The law won’t take full effect for two years. But for benefits advisers, one immediate area of concern in the wake of the Department of Labor’s new fiduciary standard is how the new rules apply to Health Spending Accounts.

Bloomberg News

In legal terms, advisers who assist employers with the investment property components of a group benefits plan, which would include an HSA, may themselves become fiduciaries—even if they provide their advice on a one-time basis. However, the DoL also established a “best interest contract exemption” or “BICE” that allows advisers to be paid commissions for their work, as long as they follow strict requirements.

Here we solicit the views of two legal experts on how they will affect advisers who assist employers with HSAs. Chris Hartmann, Vice-President for Congressional Affairs for National Association of Health Underwriters and Pat DiCarlo, an ERISA attorney with Alston & Bird in Atlanta, spoke with Employee Benefit Adviser contributing editor Joel Kranc about the rules governing HSAs and their implications:

Hartmann: I think the effect this rule will have on a lot of our people is that they will not be able to tell [plan sponsors] how to execute their HSAs once they have been set up. It will allow advisers to help set up the HAS, but not advise where it should be housed.

The good news is that there are two years before the rules take effect. That gives advisers ample amount of time to work around the rules and figure out the best course of action for their practices.

DiCarlo: Advisers have to understand they are now becoming fiduciaries and should advise their clients that they will be subject to ERISA prohibited transactions. If you don’t have a ‘level fee’ arrangement you will probably want to take advantage of the BICE exemption, which means having specific language in your contracts. Even if you do everything right you still might have litigation exposure if things go bad.

Plan sponsors will need to know about these issues and will have to sign contracts with the specific exemptions and arrangements, in order to make use of their advisers properly and without creating legal ramifications. Yes, some advisers will only advise on the set up of the HSA and will fall out of the scope of the rules, but those that do advise on investments will be part of the DoL’s fiduciary rules. It can happen either way, but both the adviser and client must be aware of it.

Hartmann: Plan sponsors may receive options from their advisers on where to house their HSAs, but will have the burden of picking from those options without a recommendation from the adviser. This creates an additional burden for employers who are offering the benefit of health insurance to their employees, and you don’t want to do anything that adds work or discourages them from doing this.

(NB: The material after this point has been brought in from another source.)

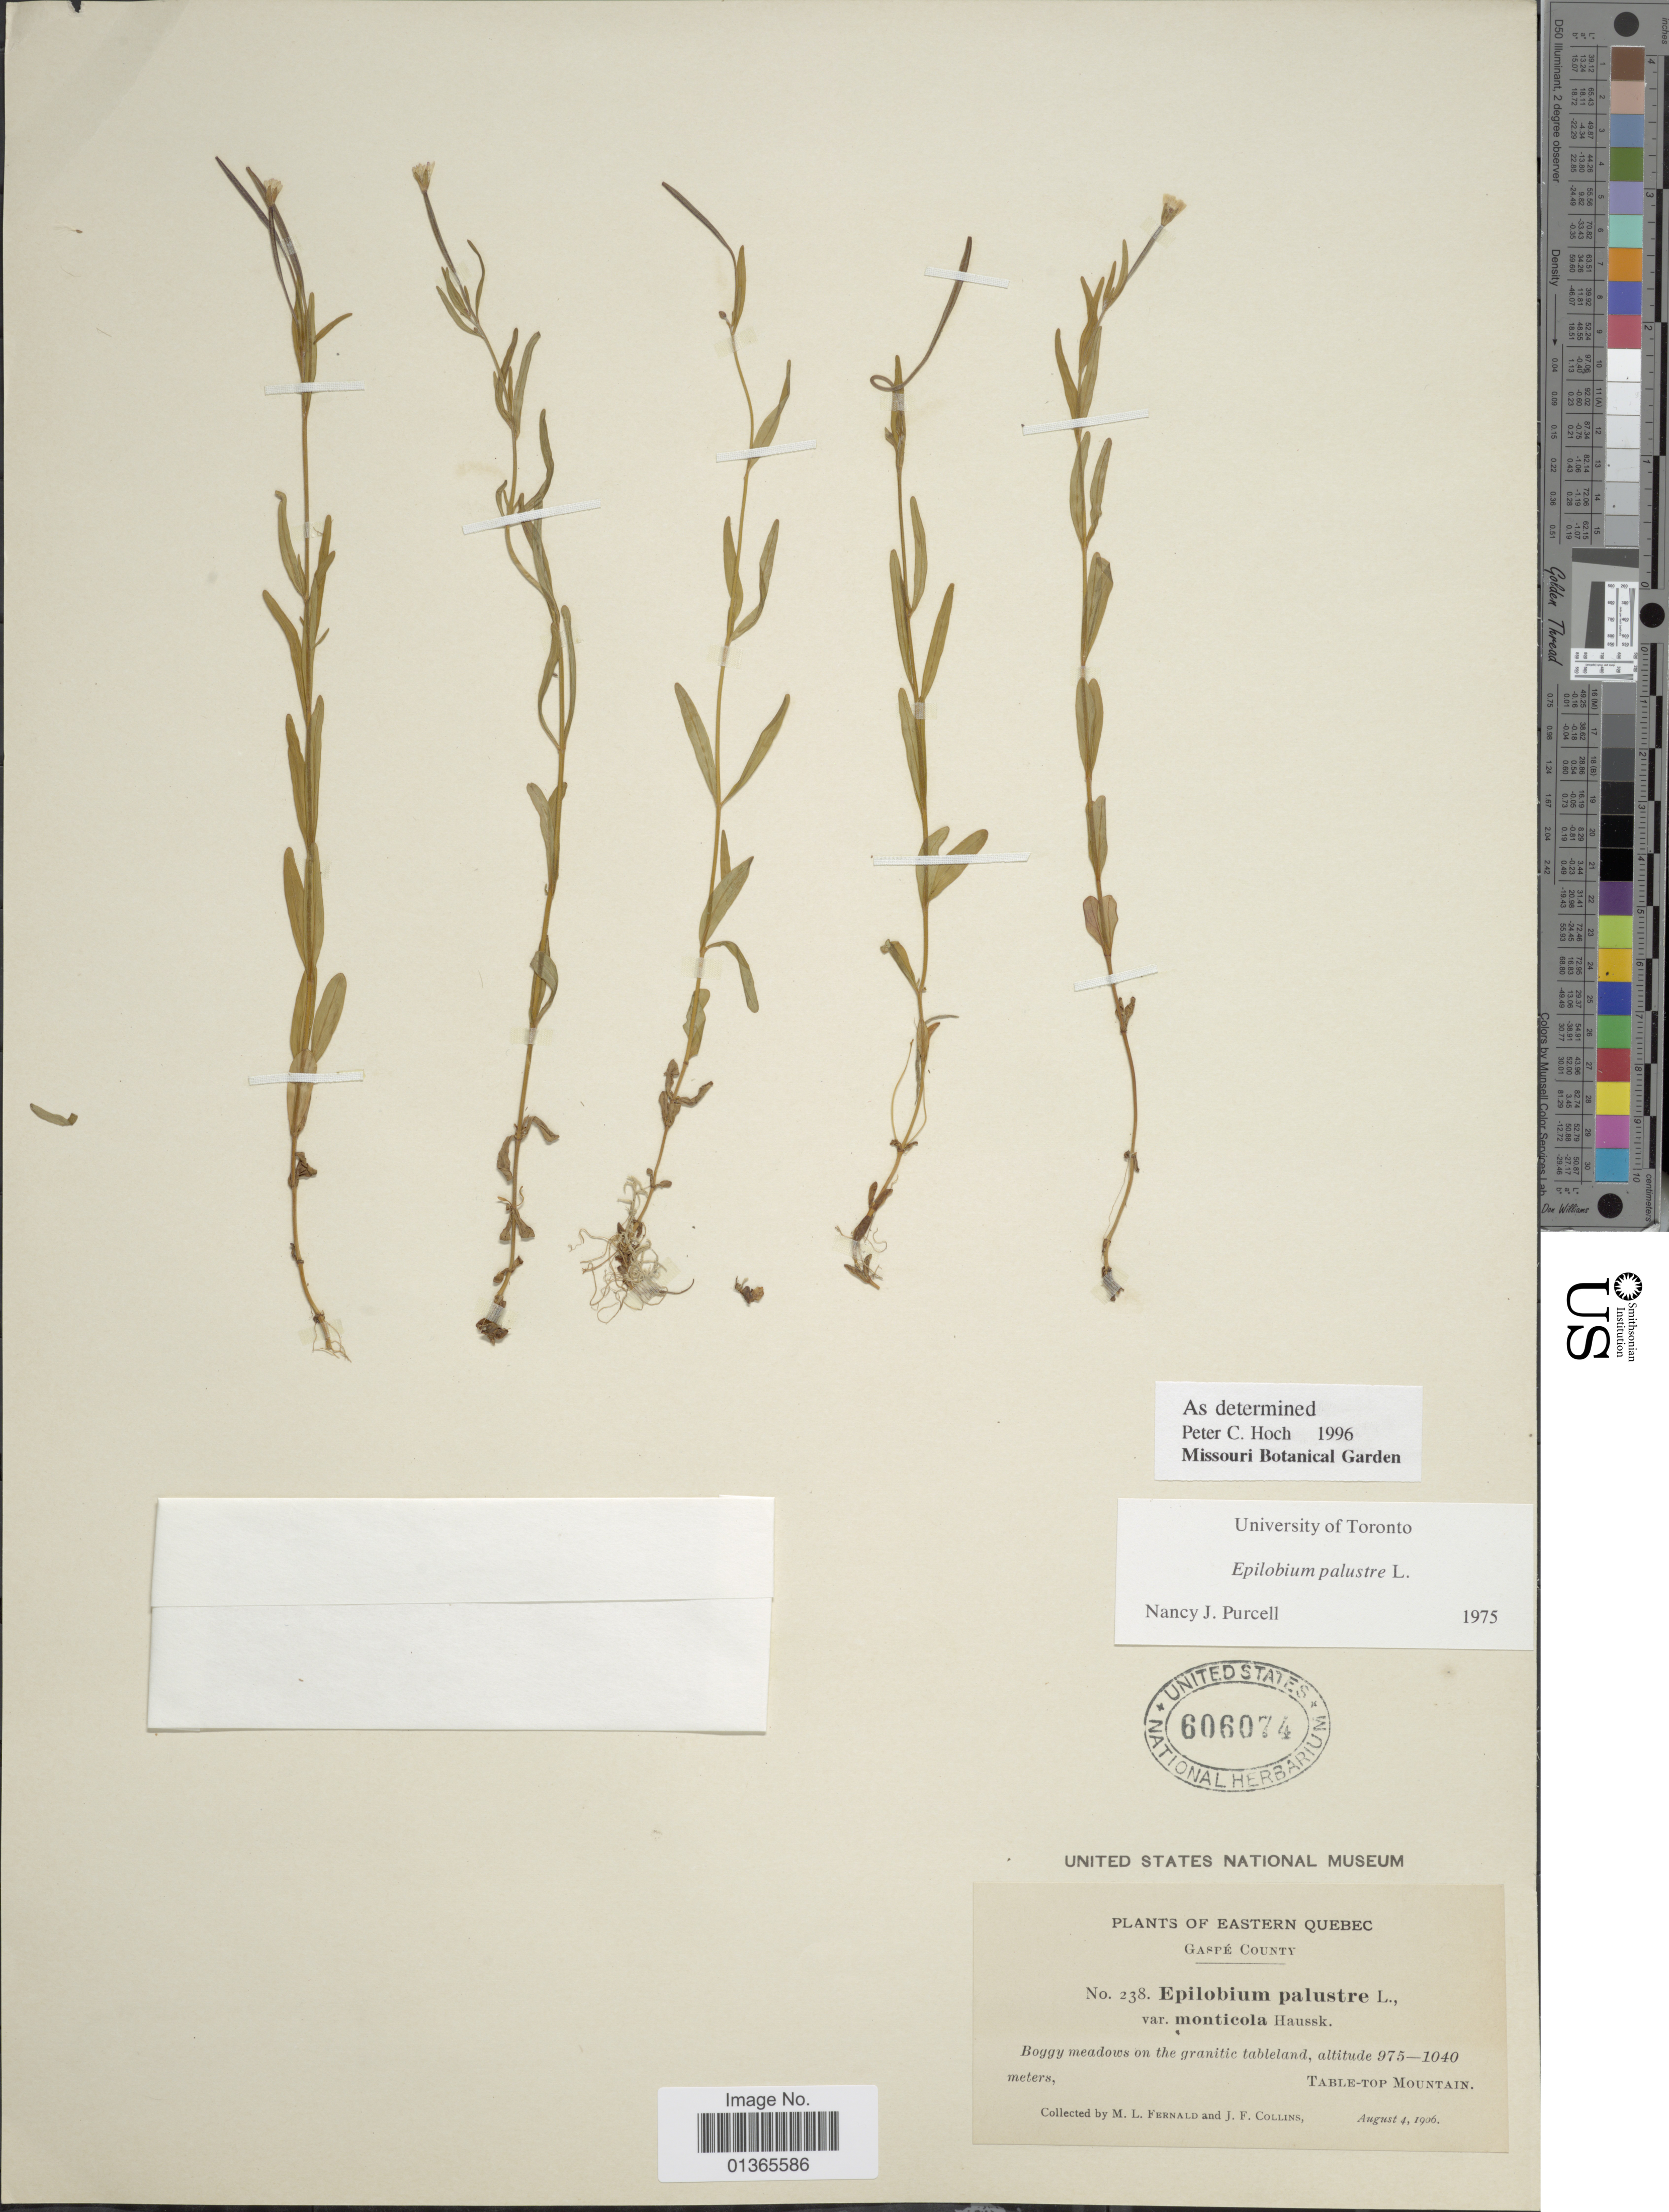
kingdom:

Agents, brokers and advisers will also have to look at things like errors and omissions insurance and making sure they are protected.

DiCarlo: In the intervening two years [before the law takes effect], advisers and their clients should educate themselves on what the fiduciary rules require and start the process of how the BICE language will appear in their contracts.

One positive development concerns participant education. [Prior to the fiduciary standard] it wasn’t clear if providing general information about investments was considered a recommendation. But the DOL has made it clear that not only can you provide general education, you can also explain the corresponding funds in your own plan.

In the meantime, plan sponsors and advisers have been given time to ensure they are compliant, that their contracts are in order and plans are being set up with attention to who is advising on the plan and where it is housed.